• DATA:
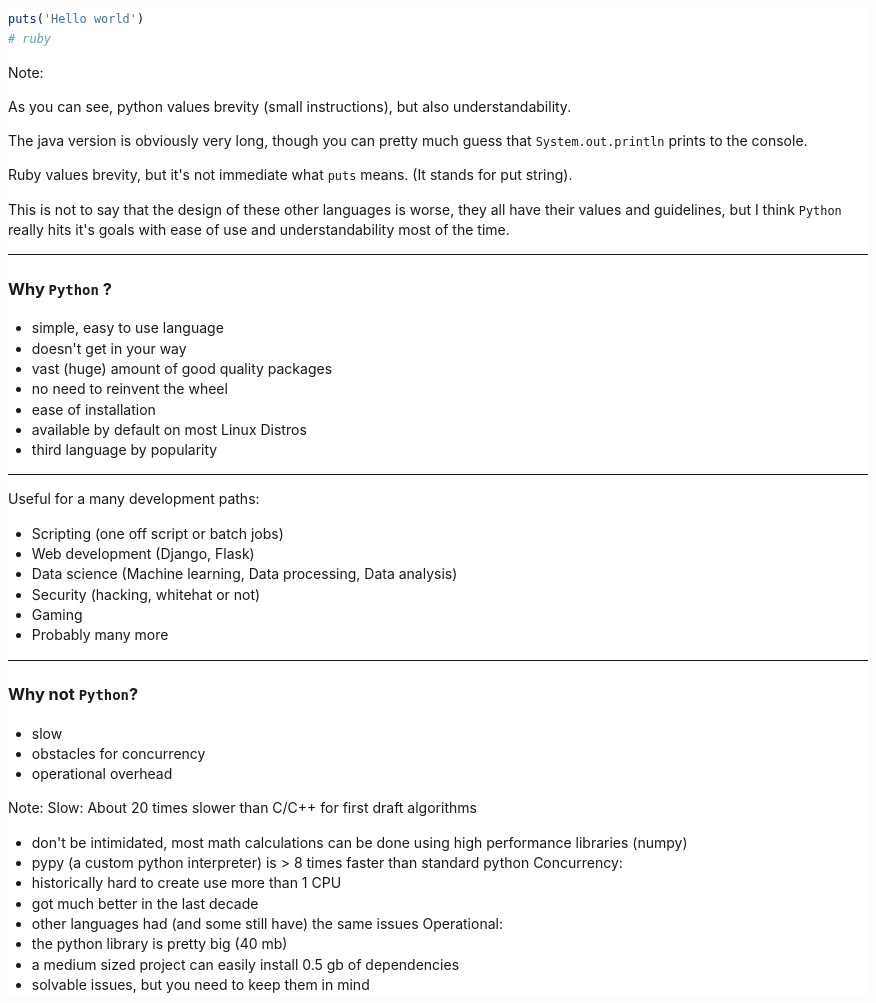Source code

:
 ```ruby
puts('Hello world')
# ruby
```

Note:

As you can see, python values brevity (small instructions), but also
 understandability.

The java version is obviously very long, though you can pretty much
guess that `System.out.println` prints to the console.

Ruby values brevity, but it's not immediate what `puts` means.
(It stands for put string).

This is not to say that the design of these other languages is worse,
they all have their values and guidelines, but I think `Python` really
hits it's goals with ease of use and understandability
most of the time.

---

### Why `Python` ?

- simple, easy to use language
 - doesn't get in your way
- vast (huge) amount of good quality packages
 - no need to reinvent the wheel
- ease of installation
 - available by default on most Linux Distros
- third language by popularity

---

Useful for a many development paths:
 - Scripting (one off script or batch jobs)
 - Web development (Django, Flask)
 - Data science (Machine learning, Data processing, Data analysis)
 - Security (hacking, whitehat or not)
 - Gaming
 - Probably many more

---

### Why not `Python`?

- slow
- obstacles for concurrency
- operational overhead

Note:
Slow:
About 20 times slower than C/C++ for first draft algorithms
- don't be intimidated, most math calculations can be done using
high performance libraries (numpy)
- pypy (a custom python interpreter) is > 8 times faster than standard
python
Concurrency:
- historically hard to create use more than 1 CPU
- got much better in the last decade
- other languages had (and some still have) the same issues
Operational:
- the python library is pretty big (40 mb)
- a medium sized project can easily install 0.5 gb of dependencies
- solvable issues, but you need to keep them in mind
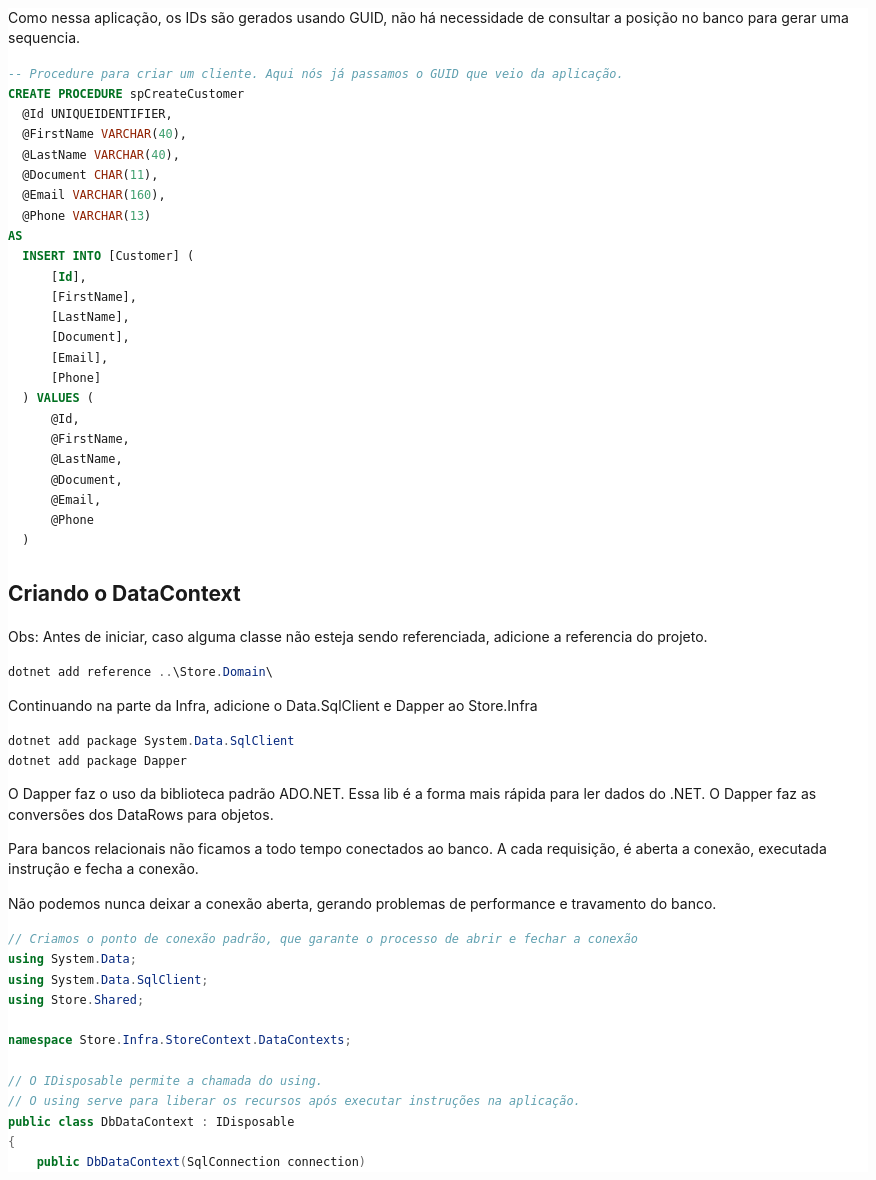 Como nessa aplicação, os IDs são gerados usando GUID, não há necessidade de consultar a posição no banco para gerar uma sequencia.

```sql
-- Procedure para criar um cliente. Aqui nós já passamos o GUID que veio da aplicação.
CREATE PROCEDURE spCreateCustomer
  @Id UNIQUEIDENTIFIER,
  @FirstName VARCHAR(40),
  @LastName VARCHAR(40),
  @Document CHAR(11),
  @Email VARCHAR(160),
  @Phone VARCHAR(13)
AS
  INSERT INTO [Customer] (
      [Id],
      [FirstName],
      [LastName],
      [Document],
      [Email],
      [Phone]
  ) VALUES (
      @Id,
      @FirstName,
      @LastName,
      @Document,
      @Email,
      @Phone
  )
```

## Criando o DataContext

Obs: Antes de iniciar, caso alguma classe não esteja sendo referenciada, adicione a referencia do projeto.

```csharp
dotnet add reference ..\Store.Domain\
```

Continuando na parte da Infra, adicione o Data.SqlClient e Dapper ao Store.Infra

```csharp
dotnet add package System.Data.SqlClient
dotnet add package Dapper
```

O Dapper faz o uso da biblioteca padrão ADO.NET. Essa lib é a forma mais rápida para ler dados do .NET.
O Dapper faz as conversões dos DataRows para objetos.

Para bancos relacionais não ficamos a todo tempo conectados ao banco. A cada requisição, é aberta a conexão, executada instrução e fecha a conexão.

Não podemos nunca deixar a conexão aberta, gerando problemas de performance e travamento do banco.

```csharp
// Criamos o ponto de conexão padrão, que garante o processo de abrir e fechar a conexão
using System.Data;
using System.Data.SqlClient;
using Store.Shared;

namespace Store.Infra.StoreContext.DataContexts;

// O IDisposable permite a chamada do using.
// O using serve para liberar os recursos após executar instruções na aplicação.
public class DbDataContext : IDisposable
{
    public DbDataContext(SqlConnection connection)
```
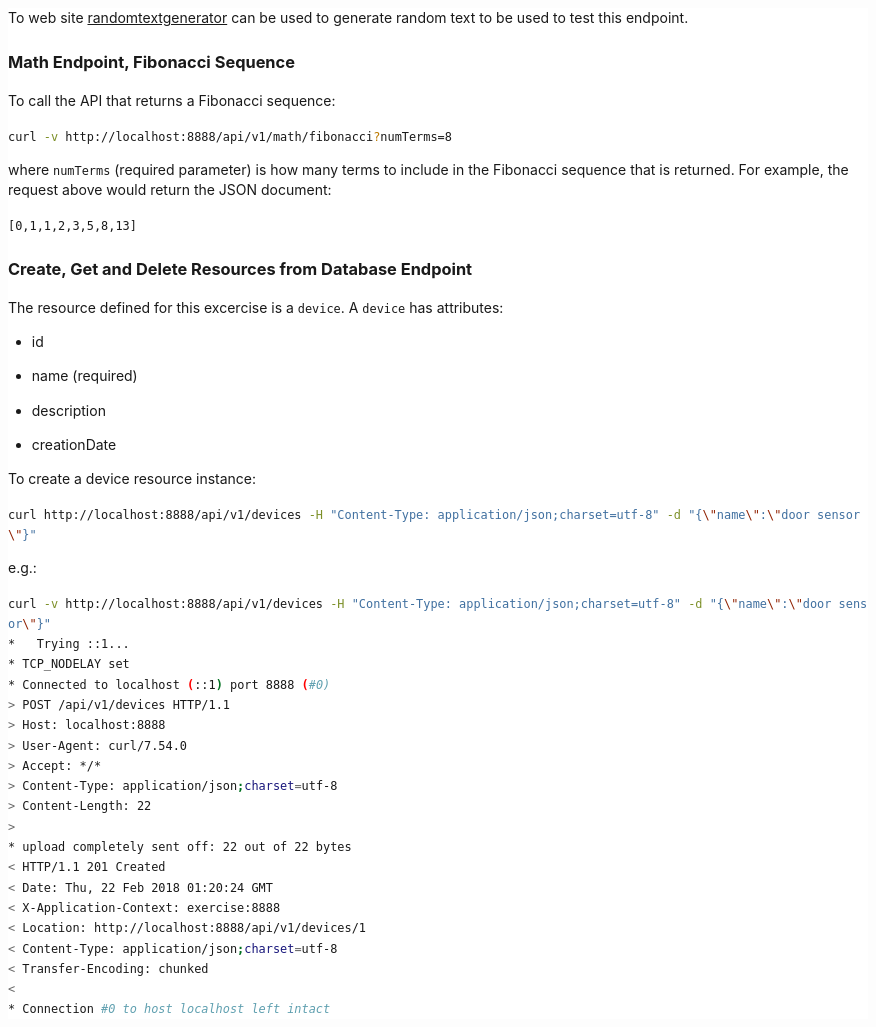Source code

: To web site [randomtextgenerator](http://randomtextgenerator.com/) can be used
to generate random text to be used to test this endpoint.

### Math Endpoint, Fibonacci Sequence

To call the API that returns a Fibonacci sequence:

```bash
curl -v http://localhost:8888/api/v1/math/fibonacci?numTerms=8
```

where `numTerms` (required parameter) is how many terms to include in the
Fibonacci sequence that is returned. For example, the request above would
return the JSON document:

```bash
[0,1,1,2,3,5,8,13]
```

### Create, Get and Delete Resources from Database Endpoint

The resource defined for this excercise is a `device`. A `device`
has attributes:

- id

- name (required)

- description

- creationDate

To create a device resource instance:

```bash
curl http://localhost:8888/api/v1/devices -H "Content-Type: application/json;charset=utf-8" -d "{\"name\":\"door sensor\"}"
```

e.g.:

```bash
curl -v http://localhost:8888/api/v1/devices -H "Content-Type: application/json;charset=utf-8" -d "{\"name\":\"door sensor\"}"
*   Trying ::1...
* TCP_NODELAY set
* Connected to localhost (::1) port 8888 (#0)
> POST /api/v1/devices HTTP/1.1
> Host: localhost:8888
> User-Agent: curl/7.54.0
> Accept: */*
> Content-Type: application/json;charset=utf-8
> Content-Length: 22
>
* upload completely sent off: 22 out of 22 bytes
< HTTP/1.1 201 Created
< Date: Thu, 22 Feb 2018 01:20:24 GMT
< X-Application-Context: exercise:8888
< Location: http://localhost:8888/api/v1/devices/1
< Content-Type: application/json;charset=utf-8
< Transfer-Encoding: chunked
<
* Connection #0 to host localhost left intact
```
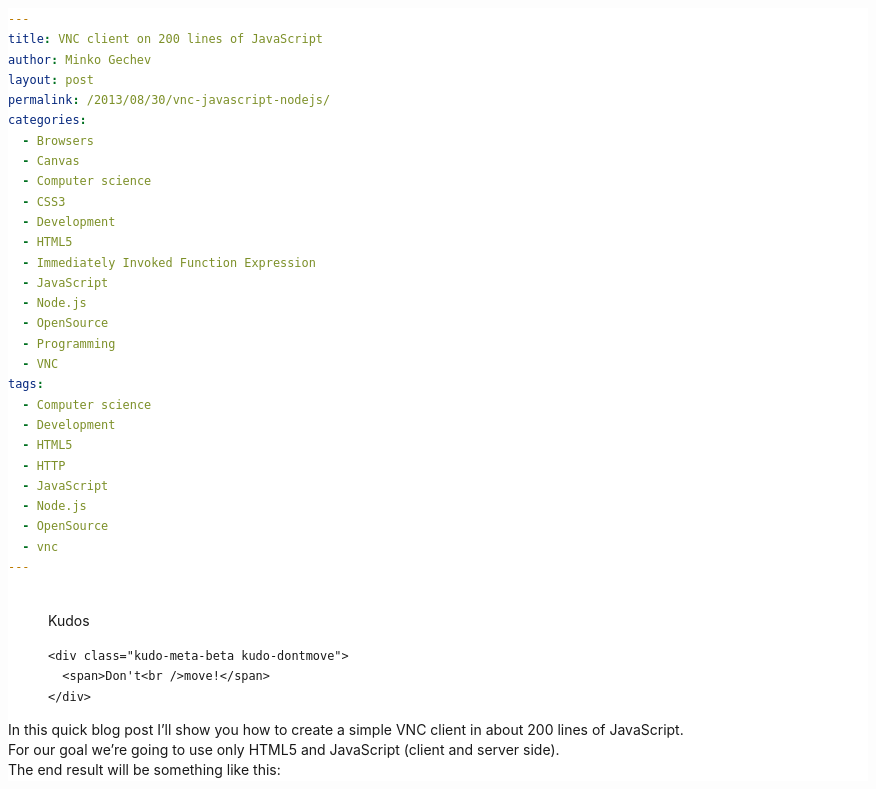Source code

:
 ```yaml
---
title: VNC client on 200 lines of JavaScript
author: Minko Gechev
layout: post
permalink: /2013/08/30/vnc-javascript-nodejs/
categories:
  - Browsers
  - Canvas
  - Computer science
  - CSS3
  - Development
  - HTML5
  - Immediately Invoked Function Expression
  - JavaScript
  - Node.js
  - OpenSource
  - Programming
  - VNC
tags:
  - Computer science
  - Development
  - HTML5
  - HTTP
  - JavaScript
  - Node.js
  - OpenSource
  - vnc
---
```



<div class="kudo-box kudo-c_tr" style="margin:0px px 30px 30px;">
  <figure class="kudo kudoable" data-id="496"> <a class="kudo-object"> <div class="kudo-opening">
    <div class="kudo-circle">
      &nbsp;
    </div>
  </div></a> 
  
  <div class="kudo-meta kudo-meta-496">
    <div class="kudo-meta-alpha kudo-hideonhover">
      <span class="kudo-count"></span> <span class="kudo-text">Kudos</span>
    </div>
    
    <div class="kudo-meta-beta kudo-dontmove">
      <span>Don't<br />move!</span>
    </div>
  </div></figure>
</div>

In this quick blog post I&#8217;ll show you how to create a simple VNC client in about 200 lines of JavaScript.  
For our goal we&#8217;re going to use only HTML5 and JavaScript (client and server side).  
The end result will be something like this:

• YOUR GOAL: Starting at the first line of the entries, restate word for word everything through the line that holds "to the console.", both ends included, but omit any pictures.

• SOLVED PROBLEM:
Source code

:
 ```ruby
puts('Hello world')
# ruby
```

Note:

As you can see, python values brevity (small instructions), but also
 understandability.

The java version is obviously very long, though you can pretty much
guess that `System.out.println` prints to the console.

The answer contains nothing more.